In many cities in China, shops specializing in certain kinds of products usually cluster in one area. So if you need to buy electronics for example, you will only find a good choice in that one area in your city. In our case, the electronics area was 75 min from where we lived. The train station was about the same distance. It just wasn’t very convenient to go to most places and I was usually exhausted at arrival.
It is pretty easy to get from A to B in this small town. It usually doesn’t take longer than half an hour (half an hour would already be considered long here) and it is also much more convenient and closer to take our son to the closest vegetable market or green space than it would have been in a big city like Shenzhen. Most of the time, I can just walk there, even with a toddler in tow.
Better air quality
It depends on where you live in China, but a small town like ours that doesn’t have any industry is usually much less polluted than bigger cities. We sometimes get pollution from nearby cities carried over by the wind and sometimes from the nearby countryside in winter when people use a lot of coal to heat up their houses, but these are rare occasions and we have blue air days most of the time. I have observed that in springtime, pm 2.5 will sometimes be more than 200 when there’s a lot of sand being carried our way from the Inner Mongolian desert. It doesn’t feel as severe for my lungs as when I go to a city like Beijing and it shows a pm 2.5 of over 200 on a normal pollution day, which usually immediately gives me a cough (I guess one is pollution mostly by sand, the other by exhaust fumes from vehicles or factories).
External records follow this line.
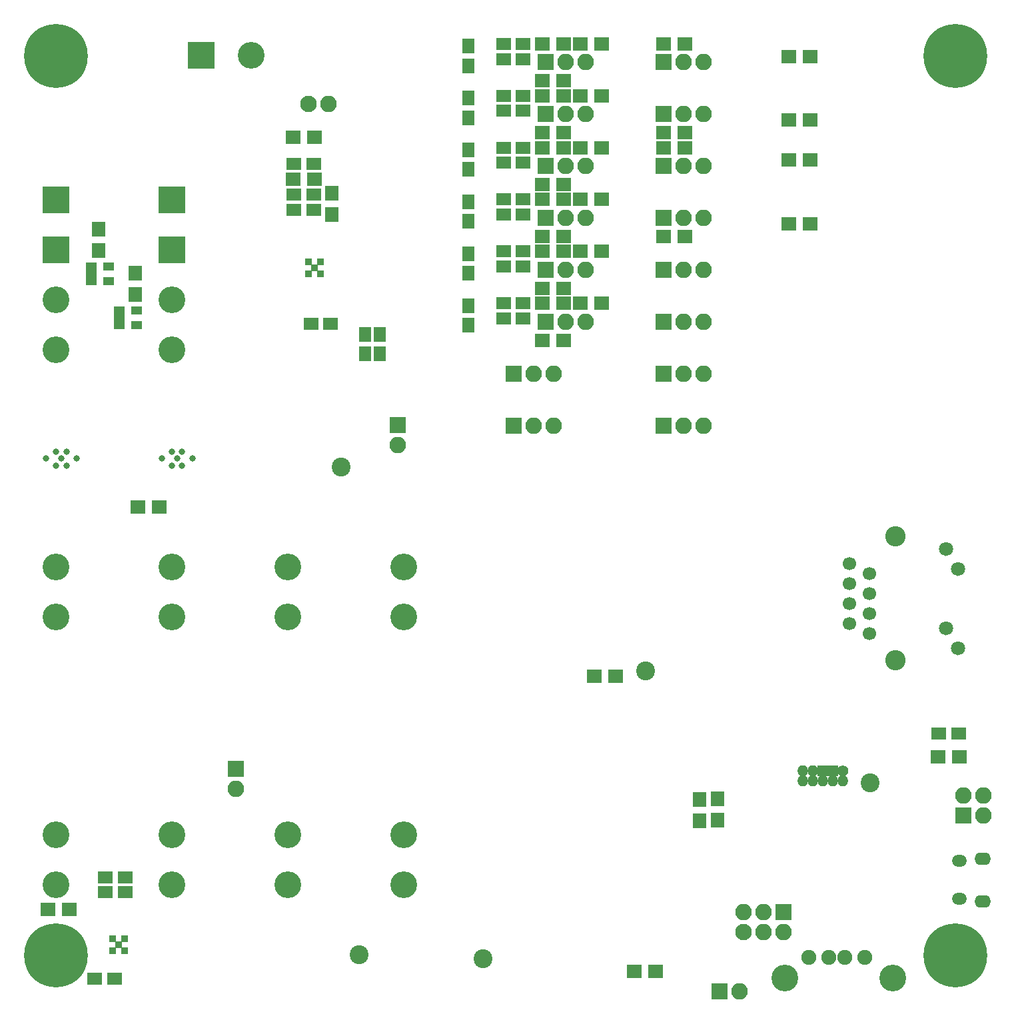
<source format=gbr>
G04 #@! TF.FileFunction,Soldermask,Bot*
%FSLAX46Y46*%
G04 Gerber Fmt 4.6, Leading zero omitted, Abs format (unit mm)*
G04 Created by KiCad (PCBNEW 4.0.6) date 01/31/18 03:36:11*
%MOMM*%
%LPD*%
G01*
G04 APERTURE LIST*
%ADD10C,0.100000*%
%ADD11R,2.100000X2.100000*%
%ADD12O,2.100000X2.100000*%
%ADD13C,3.400000*%
%ADD14R,1.900000X1.700000*%
%ADD15R,1.650000X1.900000*%
%ADD16R,1.900000X1.650000*%
%ADD17C,2.100000*%
%ADD18O,1.900000X1.500000*%
%ADD19O,2.100000X1.600000*%
%ADD20R,1.700000X1.900000*%
%ADD21R,0.900000X0.900000*%
%ADD22C,1.400000*%
%ADD23O,1.400000X1.400000*%
%ADD24R,1.400000X1.400000*%
%ADD25C,8.100000*%
%ADD26C,1.100000*%
%ADD27R,3.400000X3.400000*%
%ADD28C,0.800000*%
%ADD29C,1.700000*%
%ADD30C,2.584400*%
%ADD31C,1.808000*%
%ADD32C,1.901140*%
%ADD33C,3.399740*%
%ADD34R,1.460000X1.050000*%
%ADD35C,2.400000*%
G04 APERTURE END LIST*
D10*
D11*
X90683080Y-125227080D03*
D12*
X93223080Y-125227080D03*
D13*
X21040000Y-105295000D03*
X21040000Y-111645000D03*
D14*
X86250000Y-29300000D03*
X83550000Y-29300000D03*
X86250000Y-18000000D03*
X83550000Y-18000000D03*
X102150000Y-27700000D03*
X99450000Y-27700000D03*
X102150000Y-19600000D03*
X99450000Y-19600000D03*
D11*
X83560000Y-26950000D03*
D12*
X86100000Y-26950000D03*
X88640000Y-26950000D03*
D11*
X83560000Y-20350000D03*
D12*
X86100000Y-20350000D03*
X88640000Y-20350000D03*
D15*
X58770000Y-38090000D03*
X58770000Y-40590000D03*
X58770000Y-31490000D03*
X58770000Y-33990000D03*
X58770000Y-24890000D03*
X58770000Y-27390000D03*
X58770000Y-18290000D03*
X58770000Y-20790000D03*
D16*
X65720000Y-39740000D03*
X63220000Y-39740000D03*
X65720000Y-33140000D03*
X63220000Y-33140000D03*
X65720000Y-26540000D03*
X63220000Y-26540000D03*
X65720000Y-19940000D03*
X63220000Y-19940000D03*
X63220000Y-37800000D03*
X65720000Y-37800000D03*
X63220000Y-31200000D03*
X65720000Y-31200000D03*
X63220000Y-24600000D03*
X65720000Y-24600000D03*
X63220000Y-18000000D03*
X65720000Y-18000000D03*
D14*
X68140000Y-37800000D03*
X70840000Y-37800000D03*
X68140000Y-31200000D03*
X70840000Y-31200000D03*
X68140000Y-24600000D03*
X70840000Y-24600000D03*
X68140000Y-18000000D03*
X70840000Y-18000000D03*
X75690000Y-37800000D03*
X72990000Y-37800000D03*
X75690000Y-31200000D03*
X72990000Y-31200000D03*
X75690000Y-24600000D03*
X72990000Y-24600000D03*
X75690000Y-18000000D03*
X72990000Y-18000000D03*
X68140000Y-42500000D03*
X70840000Y-42500000D03*
X68140000Y-35900000D03*
X70840000Y-35900000D03*
X68140000Y-29300000D03*
X70840000Y-29300000D03*
X68140000Y-22700000D03*
X70840000Y-22700000D03*
D11*
X68590000Y-40150000D03*
D12*
X71130000Y-40150000D03*
X73670000Y-40150000D03*
D11*
X68590000Y-33550000D03*
D12*
X71130000Y-33550000D03*
X73670000Y-33550000D03*
D11*
X68590000Y-26950000D03*
D12*
X71130000Y-26950000D03*
X73670000Y-26950000D03*
D11*
X68590000Y-20350000D03*
D12*
X71130000Y-20350000D03*
X73670000Y-20350000D03*
D14*
X68140000Y-16100000D03*
X70840000Y-16100000D03*
D16*
X63220000Y-11400000D03*
X65720000Y-11400000D03*
X65720000Y-13340000D03*
X63220000Y-13340000D03*
D15*
X58770000Y-11690000D03*
X58770000Y-14190000D03*
D14*
X75690000Y-11400000D03*
X72990000Y-11400000D03*
X68140000Y-11400000D03*
X70840000Y-11400000D03*
D11*
X68590000Y-13750000D03*
D12*
X71130000Y-13750000D03*
X73670000Y-13750000D03*
D16*
X39100000Y-20100000D03*
X36600000Y-20100000D03*
X39100000Y-25950000D03*
X36600000Y-25950000D03*
X39100000Y-24000000D03*
X36600000Y-24000000D03*
X38725000Y-40375000D03*
X41225000Y-40375000D03*
D15*
X45602776Y-44207268D03*
X45602776Y-41707268D03*
X47502776Y-44207268D03*
X47502776Y-41707268D03*
D16*
X15118580Y-112625060D03*
X12618580Y-112625060D03*
X15118580Y-110725060D03*
X12618580Y-110725060D03*
X13750000Y-123650000D03*
X11250000Y-123650000D03*
X63220000Y-4800000D03*
X65720000Y-4800000D03*
X65720000Y-6740000D03*
X63220000Y-6740000D03*
D15*
X58770000Y-5090000D03*
X58770000Y-7590000D03*
D16*
X118550000Y-92450000D03*
X121050000Y-92450000D03*
D17*
X38410000Y-12450000D03*
D12*
X40950000Y-12450000D03*
D17*
X93726000Y-117729000D03*
D12*
X93726000Y-115189000D03*
X96266000Y-117729000D03*
X96266000Y-115189000D03*
X98806000Y-117729000D03*
D11*
X98806000Y-115189000D03*
D18*
X121150000Y-113500000D03*
X121150000Y-108660000D03*
D19*
X124150000Y-113810000D03*
X124150000Y-108350000D03*
D14*
X39200000Y-22050000D03*
X36500000Y-22050000D03*
X39200000Y-16675000D03*
X36500000Y-16675000D03*
D20*
X41375000Y-26475000D03*
X41375000Y-23775000D03*
D14*
X8040360Y-114848640D03*
X5340360Y-114848640D03*
X77423000Y-85217000D03*
X74723000Y-85217000D03*
X102150000Y-6400000D03*
X99450000Y-6400000D03*
X102150000Y-14500000D03*
X99450000Y-14500000D03*
X75690000Y-4800000D03*
X72990000Y-4800000D03*
X68140000Y-4800000D03*
X70840000Y-4800000D03*
X68140000Y-9500000D03*
X70840000Y-9500000D03*
X16750000Y-63650000D03*
X19450000Y-63650000D03*
X82503000Y-122682000D03*
X79803000Y-122682000D03*
D20*
X16440000Y-34000000D03*
X16440000Y-36700000D03*
X11790000Y-28380000D03*
X11790000Y-31080000D03*
D14*
X118450000Y-95400000D03*
X121150000Y-95400000D03*
D21*
X39200000Y-33275000D03*
X38450000Y-34025000D03*
X39950000Y-34025000D03*
X39950000Y-32525000D03*
X38450000Y-32525000D03*
X14325600Y-119331740D03*
X13575600Y-120081740D03*
X15075600Y-120081740D03*
X15075600Y-118581740D03*
X13575600Y-118581740D03*
D22*
X106290000Y-97230000D03*
D23*
X106290000Y-98500000D03*
D24*
X105020000Y-97230000D03*
D23*
X105020000Y-98500000D03*
D24*
X103750000Y-97230000D03*
D23*
X103750000Y-98500000D03*
X102480000Y-97230000D03*
X102480000Y-98500000D03*
X101210000Y-97230000D03*
X101210000Y-98500000D03*
D25*
X120650000Y-120650000D03*
D26*
X117850000Y-120650000D03*
X122629890Y-122629890D03*
X120650000Y-123450000D03*
X118670110Y-122629890D03*
X123450000Y-120650000D03*
X118670110Y-118670110D03*
X120650000Y-117850000D03*
X122629890Y-118670110D03*
D25*
X6350000Y-120650000D03*
D26*
X3550000Y-120650000D03*
X8329890Y-122629890D03*
X6350000Y-123450000D03*
X4370110Y-122629890D03*
X9150000Y-120650000D03*
X4370110Y-118670110D03*
X6350000Y-117850000D03*
X8329890Y-118670110D03*
D25*
X120650000Y-6350000D03*
D26*
X117850000Y-6350000D03*
X122629890Y-8329890D03*
X120650000Y-9150000D03*
X118670110Y-8329890D03*
X123450000Y-6350000D03*
X118670110Y-4370110D03*
X120650000Y-3550000D03*
X122629890Y-4370110D03*
D25*
X6350000Y-6350000D03*
D26*
X3550000Y-6350000D03*
X8329890Y-8329890D03*
X6350000Y-9150000D03*
X4370110Y-8329890D03*
X9150000Y-6350000D03*
X4370110Y-4370110D03*
X6350000Y-3550000D03*
X8329890Y-4370110D03*
D14*
X86250000Y-4800000D03*
X83550000Y-4800000D03*
X86250000Y-16100000D03*
X83550000Y-16100000D03*
D13*
X6310000Y-37375000D03*
D27*
X6310000Y-31025000D03*
D13*
X6310000Y-43725000D03*
D27*
X6310000Y-24675000D03*
D13*
X21040000Y-37375000D03*
D27*
X21040000Y-31025000D03*
D13*
X21040000Y-43725000D03*
D27*
X21040000Y-24675000D03*
D13*
X21040000Y-71325000D03*
X21040000Y-77675000D03*
X50500000Y-71325000D03*
X50500000Y-77675000D03*
X35770000Y-71325000D03*
X35770000Y-77675000D03*
X6310000Y-71325000D03*
X6310000Y-77675000D03*
X31175000Y-6310000D03*
D27*
X24825000Y-6310000D03*
D13*
X50500000Y-105295000D03*
X50500000Y-111645000D03*
X35770000Y-105295000D03*
X35770000Y-111645000D03*
X6310000Y-105295000D03*
X6310000Y-111645000D03*
D28*
X21730000Y-57515000D03*
X23680000Y-57515000D03*
X19780000Y-57515000D03*
X22380000Y-58415000D03*
X21080000Y-58415000D03*
X22380000Y-56615000D03*
X21080000Y-56615000D03*
X7000000Y-57515000D03*
X8950000Y-57515000D03*
X5050000Y-57515000D03*
X7650000Y-58415000D03*
X6350000Y-58415000D03*
X7650000Y-56615000D03*
X6350000Y-56615000D03*
D11*
X83560000Y-7150000D03*
D12*
X86100000Y-7150000D03*
X88640000Y-7150000D03*
D11*
X83560000Y-13750000D03*
D12*
X86100000Y-13750000D03*
X88640000Y-13750000D03*
D11*
X64490000Y-46750000D03*
D12*
X67030000Y-46750000D03*
X69570000Y-46750000D03*
D11*
X64490000Y-53350000D03*
D12*
X67030000Y-53350000D03*
X69570000Y-53350000D03*
D11*
X68590000Y-7150000D03*
D12*
X71130000Y-7150000D03*
X73670000Y-7150000D03*
D11*
X83560000Y-33550000D03*
D12*
X86100000Y-33550000D03*
X88640000Y-33550000D03*
D11*
X83560000Y-40150000D03*
D12*
X86100000Y-40150000D03*
X88640000Y-40150000D03*
D11*
X83560000Y-46750000D03*
D12*
X86100000Y-46750000D03*
X88640000Y-46750000D03*
D11*
X83560000Y-53350000D03*
D12*
X86100000Y-53350000D03*
X88640000Y-53350000D03*
D29*
X107211910Y-70855790D03*
X109751910Y-72125790D03*
X107211910Y-73395790D03*
X109751910Y-74665791D03*
X107211910Y-75935791D03*
X109751910Y-77205790D03*
X107211910Y-78475790D03*
X109751910Y-79745790D03*
D30*
X113051910Y-83175790D03*
X113051910Y-67425790D03*
D31*
X119480500Y-68974530D03*
X121000500Y-81624530D03*
X119480000Y-79086380D03*
X121000000Y-71516380D03*
D20*
X90424000Y-103458000D03*
X90424000Y-100758000D03*
X88138000Y-103585000D03*
X88138000Y-100885000D03*
D11*
X121660000Y-102850000D03*
D12*
X121660000Y-100310000D03*
X124200000Y-102850000D03*
X124200000Y-100310000D03*
D11*
X49750000Y-53250000D03*
D12*
X49750000Y-55790000D03*
D11*
X29184600Y-96941640D03*
D12*
X29184600Y-99481640D03*
D32*
X101980140Y-120901880D03*
X104520140Y-120901880D03*
X106552140Y-120901880D03*
X109092140Y-120901880D03*
D33*
X98932140Y-123568880D03*
X112648140Y-123568880D03*
D34*
X10843080Y-34991080D03*
X10843080Y-34041080D03*
X10843080Y-33091080D03*
X13043080Y-33091080D03*
X13043080Y-34991080D03*
X14399080Y-40579080D03*
X14399080Y-39629080D03*
X14399080Y-38679080D03*
X16599080Y-38679080D03*
X16599080Y-40579080D03*
D35*
X42600880Y-58602880D03*
X44836080Y-120578880D03*
X81285080Y-84536280D03*
X60584080Y-121086880D03*
X109783880Y-98734880D03*
M02*

</source>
One negative aspect of the relatively less pollution is that if we do get a bad air quality day, indoor spaces usually don’t come with air purifiers like they do in Beijing.
Sure enough, pollution here is still a multiple of a city like Vienna in Austria, we can only hope that it will get better in the foreseeable future, not worse.
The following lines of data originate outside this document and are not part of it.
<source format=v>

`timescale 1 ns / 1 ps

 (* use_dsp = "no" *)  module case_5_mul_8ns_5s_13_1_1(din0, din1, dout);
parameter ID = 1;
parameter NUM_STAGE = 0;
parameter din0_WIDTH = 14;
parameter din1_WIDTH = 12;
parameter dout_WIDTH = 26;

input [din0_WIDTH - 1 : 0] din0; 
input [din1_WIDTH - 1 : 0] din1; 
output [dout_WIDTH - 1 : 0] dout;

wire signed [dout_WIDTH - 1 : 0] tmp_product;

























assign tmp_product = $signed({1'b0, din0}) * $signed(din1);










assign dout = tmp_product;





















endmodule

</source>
Of course, a small town like ours also comes with a few inconveniences. We don’t have an airport, so anytime we need to take a flight we first have to take a train.
If I want to cook Austrian dishes, I have to plan a week in advance to make sure all the ingredients I need and bought online will arrive in time. But the good thing is that with online shopping being really convenient in China, I can still buy all the things I need for cooking an Austrian meal.
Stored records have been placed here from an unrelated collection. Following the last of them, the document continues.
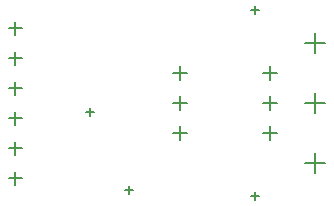
<source format=gbr>
%TF.GenerationSoftware,Altium Limited,Altium Designer,21.3.0 (21)*%
G04 Layer_Color=128*
%FSLAX45Y45*%
%MOMM*%
%TF.SameCoordinates,798F48EE-B9F3-42F3-8741-5E889E50E555*%
%TF.FilePolarity,Positive*%
%TF.FileFunction,Drillmap*%
%TF.Part,Single*%
G01*
G75*
%TA.AperFunction,NonConductor*%
%ADD35C,0.12700*%
D35*
X25632501Y20320000D02*
X25802499D01*
X25717499Y20235001D02*
Y20405000D01*
X25632501Y19812000D02*
X25802499D01*
X25717499Y19727000D02*
Y19897000D01*
X25632501Y19303999D02*
X25802499D01*
X25717499Y19219000D02*
Y19389000D01*
X23122501Y19177000D02*
X23232500D01*
X23177499Y19122000D02*
Y19232001D01*
X23122501Y19431000D02*
X23232500D01*
X23177499Y19375999D02*
Y19486000D01*
X23122501Y19685001D02*
X23232500D01*
X23177499Y19630000D02*
Y19739999D01*
X23122501Y19939000D02*
X23232500D01*
X23177499Y19884000D02*
Y19994000D01*
X23122501Y20447000D02*
X23232500D01*
X23177499Y20392000D02*
Y20502000D01*
X23122501Y20192999D02*
X23232500D01*
X23177499Y20138000D02*
Y20248000D01*
X25276500Y19558000D02*
X25396500D01*
X25336501Y19498000D02*
Y19617999D01*
X25276500Y19812000D02*
X25396500D01*
X25336501Y19752000D02*
Y19872000D01*
X25276500Y20066000D02*
X25396500D01*
X25336501Y20006000D02*
Y20125999D01*
X24514500Y20066000D02*
X24634500D01*
X24574500Y20006000D02*
Y20125999D01*
X24514500Y19812000D02*
X24634500D01*
X24574500Y19752000D02*
Y19872000D01*
X24514500Y19558000D02*
X24634500D01*
X24574500Y19498000D02*
Y19617999D01*
X25173940Y19024600D02*
X25245061D01*
X25209500Y18989040D02*
Y19060159D01*
X24107140Y19075400D02*
X24178259D01*
X24142700Y19039841D02*
Y19110960D01*
X23776939Y19735800D02*
X23848061D01*
X23812500Y19700240D02*
Y19771359D01*
X25173940Y20599400D02*
X25245061D01*
X25209500Y20563840D02*
Y20634959D01*
%TF.MD5,4a77a5bb56dcc79757544af7170426f5*%
M02*

</source>
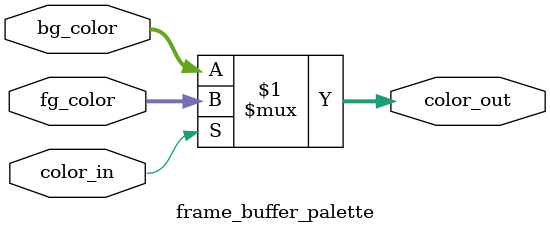
<source format=sv>
module frame_buffer_palette (
	input  logic        color_in ,
	input  logic [11:0] fg_color ,
	input  logic [11:0] bg_color ,
	output logic [11:0] color_out
);
	// logic [3:0] r_out;
	// logic [3:0] g_out;
	// logic [3:0] b_out;

	// body
	// assign r_out     = {color_in, color_in, color_in};
	// assign g_out     = 0;//{color_in, color_in, color_in};
	// assign b_out     = 0;//{color_in, color_in, color_in};
	assign color_out = color_in ? fg_color : bg_color;
endmodule


</source>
We don’t have a big choice of restaurants here. While in a bigger city you will usually be able to choose between Mexican, Italian, Thai, Vietnamese, Indian, Korean, US-American and other food, international cuisine in this small town basically means Korean food. In the less than two years of living here, I have learned to cook a lot from scratch. Thanks to being able to find mouth-watering recipes online, I have cooked authentic Indian curry as well as homemade tacos with Tejano Carne Guisada (braised beef). Since most of the bread sold in bakeries around here comes with lactose and is sweet and spongy, I also make bread at home. It’s much healthier than what you get in most bakeries not only around here but even in most bakeries in Austria, where the ingredient list has ingredient after ingredient I have never heard of before.
We have one great café here (lots of other café’s too, but most of them are so-so or have cats which I am allergic too), cinemas that play international and Chinese and movies with English subtitles, and rare finds like a private kitchen restaurant.
We don’t have all the fancy cosmopolitan places that are usually a feature of bigger cities, but all in all, I’d say it’s quite livable here. If we really do miss the big city feel, we can easily jump on the next fast train to Shenyang or Changchun, both of which are less than an hour away.
Have you ever lived in a small town in China? What was it like?